Data for analysis section start

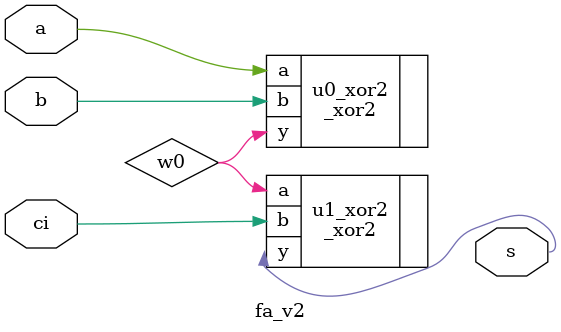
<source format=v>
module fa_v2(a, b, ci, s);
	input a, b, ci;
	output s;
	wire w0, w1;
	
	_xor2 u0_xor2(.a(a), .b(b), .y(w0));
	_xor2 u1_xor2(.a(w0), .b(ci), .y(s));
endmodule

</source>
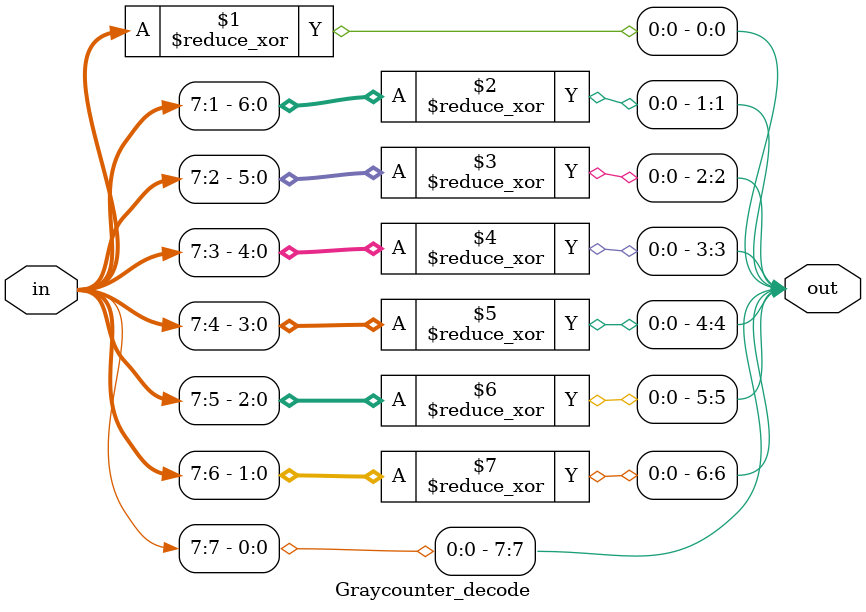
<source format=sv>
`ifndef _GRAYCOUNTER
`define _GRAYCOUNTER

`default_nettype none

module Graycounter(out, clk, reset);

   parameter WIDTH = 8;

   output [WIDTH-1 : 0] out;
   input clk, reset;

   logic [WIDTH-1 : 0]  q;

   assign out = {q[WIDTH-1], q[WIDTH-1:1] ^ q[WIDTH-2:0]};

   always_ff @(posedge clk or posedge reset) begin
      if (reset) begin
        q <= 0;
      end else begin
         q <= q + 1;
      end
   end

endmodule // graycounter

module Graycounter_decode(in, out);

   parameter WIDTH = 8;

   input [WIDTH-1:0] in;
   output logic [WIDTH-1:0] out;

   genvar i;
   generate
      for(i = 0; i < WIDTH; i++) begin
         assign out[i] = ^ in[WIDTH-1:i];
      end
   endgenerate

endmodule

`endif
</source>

Data for analysis section end

#### Assignment
When a record holds a picture, leave that picture out; copy the rest verbatim.

#### Exercise response
<source format=v>
module fa_v2(a, b, ci, s);
	input a, b, ci;
	output s;
	wire w0, w1;
	
	_xor2 u0_xor2(.a(a), .b(b), .y(w0));
	_xor2 u1_xor2(.a(w0), .b(ci), .y(s));
endmodule

</source>
<source format=sv>
`ifndef _GRAYCOUNTER
`define _GRAYCOUNTER

`default_nettype none

module Graycounter(out, clk, reset);

   parameter WIDTH = 8;

   output [WIDTH-1 : 0] out;
   input clk, reset;

   logic [WIDTH-1 : 0]  q;

   assign out = {q[WIDTH-1], q[WIDTH-1:1] ^ q[WIDTH-2:0]};

   always_ff @(posedge clk or posedge reset) begin
      if (reset) begin
        q <= 0;
      end else begin
         q <= q + 1;
      end
   end

endmodule // graycounter

module Graycounter_decode(in, out);

   parameter WIDTH = 8;

   input [WIDTH-1:0] in;
   output logic [WIDTH-1:0] out;

   genvar i;
   generate
      for(i = 0; i < WIDTH; i++) begin
         assign out[i] = ^ in[WIDTH-1:i];
      end
   endgenerate

endmodule

`endif
</source>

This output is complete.